Jack-of-all writing trades Liza Nelson, author of the novel PLAYING BOTTICELLI, has been an essayist, editor, journalist, columnist, dramaturge, and poet. Her writing has appeared in a wide range of publications, from the underground paper The Great Speckled Bird to Ploughshares to The N.Y. Times. She has been nominated for a Pushcart Prize for her poetry and a James Beard Award for her food writing in A Book of Feasts. Years ago she reluctantly moved with her family to a Georgia cattle farm that she’s grown to love, although it no longer raises anything but mosquitoes, wild flowers and the occasional tomato. Her blog www.aliceinmemoryland.com chronicles her experiences with Alzheimer’s and marriage.

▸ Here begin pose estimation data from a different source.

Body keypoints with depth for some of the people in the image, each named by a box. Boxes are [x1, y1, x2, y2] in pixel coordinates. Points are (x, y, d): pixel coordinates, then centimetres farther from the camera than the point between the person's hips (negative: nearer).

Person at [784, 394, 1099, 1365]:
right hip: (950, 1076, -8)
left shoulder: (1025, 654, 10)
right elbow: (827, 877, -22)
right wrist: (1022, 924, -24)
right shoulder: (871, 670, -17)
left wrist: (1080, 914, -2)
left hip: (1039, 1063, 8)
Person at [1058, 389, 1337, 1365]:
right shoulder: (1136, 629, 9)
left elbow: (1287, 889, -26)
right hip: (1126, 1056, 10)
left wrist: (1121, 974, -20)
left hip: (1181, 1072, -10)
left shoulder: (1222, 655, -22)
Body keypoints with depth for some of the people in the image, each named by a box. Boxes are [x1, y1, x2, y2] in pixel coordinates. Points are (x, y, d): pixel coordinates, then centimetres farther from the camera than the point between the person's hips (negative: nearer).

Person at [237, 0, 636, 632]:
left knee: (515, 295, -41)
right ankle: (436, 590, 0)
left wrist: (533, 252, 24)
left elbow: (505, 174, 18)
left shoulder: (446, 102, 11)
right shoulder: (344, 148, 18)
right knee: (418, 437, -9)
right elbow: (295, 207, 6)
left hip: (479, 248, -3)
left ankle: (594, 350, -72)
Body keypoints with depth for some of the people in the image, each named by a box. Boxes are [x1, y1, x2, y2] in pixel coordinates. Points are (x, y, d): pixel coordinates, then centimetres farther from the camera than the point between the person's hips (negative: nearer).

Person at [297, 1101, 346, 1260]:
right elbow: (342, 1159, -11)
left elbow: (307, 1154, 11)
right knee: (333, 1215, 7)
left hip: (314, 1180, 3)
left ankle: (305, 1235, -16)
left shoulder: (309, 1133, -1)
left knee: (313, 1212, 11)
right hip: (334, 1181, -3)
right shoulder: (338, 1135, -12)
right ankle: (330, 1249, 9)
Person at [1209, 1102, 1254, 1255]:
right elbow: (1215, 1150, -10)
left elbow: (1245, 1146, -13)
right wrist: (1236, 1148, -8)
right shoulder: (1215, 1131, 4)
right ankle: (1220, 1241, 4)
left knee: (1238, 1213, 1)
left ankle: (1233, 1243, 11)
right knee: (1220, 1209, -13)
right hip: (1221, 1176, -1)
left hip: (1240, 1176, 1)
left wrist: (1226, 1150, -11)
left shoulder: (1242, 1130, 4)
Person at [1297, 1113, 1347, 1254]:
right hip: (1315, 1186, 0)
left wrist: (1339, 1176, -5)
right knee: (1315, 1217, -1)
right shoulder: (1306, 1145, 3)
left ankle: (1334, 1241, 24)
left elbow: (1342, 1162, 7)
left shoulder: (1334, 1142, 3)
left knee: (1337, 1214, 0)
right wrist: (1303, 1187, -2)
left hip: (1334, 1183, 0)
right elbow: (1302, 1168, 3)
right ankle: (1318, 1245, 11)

A LITTLE ABOUT “PLAYING BOTTICELLI”

liza nelson playing boticelli book cover

In 1986, Godiva Blue thinks she controls the world she has created for her daughter Dylan and herself in a neglected corner of North Florida. While her fellow 1960s college activists have become Reagan-era yuppies, Godiva—an avowed nonconformist and self-proclaimed avant-garde artist who is also an elementary school janitor—refuses to compromise her ideals. Then one day she glances at the wanted posters hanging in her local post office and recognizes the face of a man she hasn’t seen since 1969: Dylan’s father. Shaken, Godiva brings the poster home. Soon enough, 15-year-old Dylan finds it. Fueled by simmering adolescent resentment and already secretly chafing against her mother’s out-sized personality, Dylan sets out across America to look for the father she’s never known. Left behind and powerless to protect her daughter, Godiva must confront the choices she’s made. By turns funny, scary and reflective, Playing Botticelli follows Godiva and Dylan deep into the uncharted between autonomy and family love.

How the story begins for Godiva

“Well, this summer is over. Kaput. Finis. Down the tubes. Extinct. All gone. The end. As far as I’m concerned anyway. It shut like a book this afternoon. One minute I was full of August, easing my way down Highway 12, windows down, music blasting, the hot wind whipping in thick ribbons against my neck. The next minute I was chilled to the bone. To the bone.”

How the story begins for Dylan

“… Dylan takes her time. Crease by crease, she unfolds the fragile paper speckled with water and grease stains. Not until she has smoothed the page against her thigh and shaken it gently does she let herself look at what she is holding. Her father’s face in the palm of her hand. Though she’s never seen him before, she knows. He stares up at her, and she stares back.”